La conférence de Lima sur le climat, qui vient de s’achever, ne peut que retenir notre attention, car ce qui relève de l’avenir écologique de notre planète est d’une exceptionnelle gravité. Léguerons-nous à nos enfants un univers irrespirable et des espaces dévastés ? N’avons-nous pas compromis des équilibres vitaux avec des effets qui se répercuteront sur les siècles à venir ? En d’autres termes, l’écologie est un bien commun, qui ne saurait être abandonné à un courant idéologique ou à une formation politique particulière. Les papes Jean-Paul II et Benoît XVI ont déjà développé toute une réflexion théologique à ce propos et leur successeur François élabore en ce moment la première encyclique complète sur le sujet. C’est dire à quel point les chrétiens sont appelés à s’engager et à opérer des choix pour la préservation de la terre, en coopération avec tous les hommes de bonne volonté.

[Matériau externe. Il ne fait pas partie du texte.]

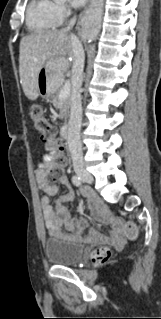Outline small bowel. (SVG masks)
I'll return each mask as SVG.
<instances>
[{
    "instance_id": "small-bowel-1",
    "label": "small bowel",
    "mask_w": 161,
    "mask_h": 319,
    "mask_svg": "<svg viewBox=\"0 0 161 319\" xmlns=\"http://www.w3.org/2000/svg\"><path fill=\"white\" fill-rule=\"evenodd\" d=\"M49 157L44 154L37 161V174L36 181L39 189L44 194L41 197V208L43 212L44 222L47 230L53 236H61V228H65L68 232L74 233L73 240H80V232L87 227V221L80 219L74 221L68 209L65 207L66 201H72L75 197V189L70 185L66 178H59L57 180H50L45 172V168L48 165ZM57 182L66 187V193L59 197L55 202V207L52 206L49 196L56 195L58 193ZM87 202L91 208L93 216L104 223H108L113 236L111 237L115 241H119L122 238L121 235V223L118 219L106 218L105 208L103 201L100 197H87ZM88 241H103L98 237V231L94 227L89 228L87 237Z\"/></svg>"
}]
</instances>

L’écologie est le lieu de débats souvent rudes, elle donne lieu à des élaborations philosophiques, génératrices de difficultés anthropolgiques. Dès lors que c’est l’humanité qui est cause de dommages à l’environnement naturel, elle est en posture d’accusée. Tel est le combat d’une écologie dite profonde que l’on peut qualifier d’anti-humaniste, l’homme étant caractérisé comme un prédateur de la nature. Cela peut aller très loin, avec le déni de la spécificité humaine par rapport au règne animal. Ce type d’excès appelle des mises au point rigoureuses qu’un courant tel que celui de nos amis de l’écologie humaine est particulièrement apte à mener à bien. Mais, en même temps, il ne faut pas se bercer d’illusions. Pour contrer les ravages d’une exploitation forcenée des ressources naturelles, il faudra prendre des mesures énergiques qui modifieront nos modes de vie.

Mais là encore, attention ! Il faut prendre garde que les mesures envisagées ne se retournent pas contre les plus pauvres, auxquels on demandera le plus de sacrifices. Aujourd’hui, par exemple, ce sont les pauvres qui souffrent le plus de restrictions budgétaires qui leur interdisent l’accès à des soins élémentaires de santé. La nouvelle politique de civilisation, dont un Edgar Morin s’est fait le héraut, réclame une mobilisation à l’échelle internationale. Les insuffisances notoires des accords internationaux qui sont intervenus à Lima montrent qu’il faut accéder à des étapes supérieures. L’Église devra soutenir puissamment l’effort de tous pour une terre accueillante et bienveillante à l’égard de tous ses enfants.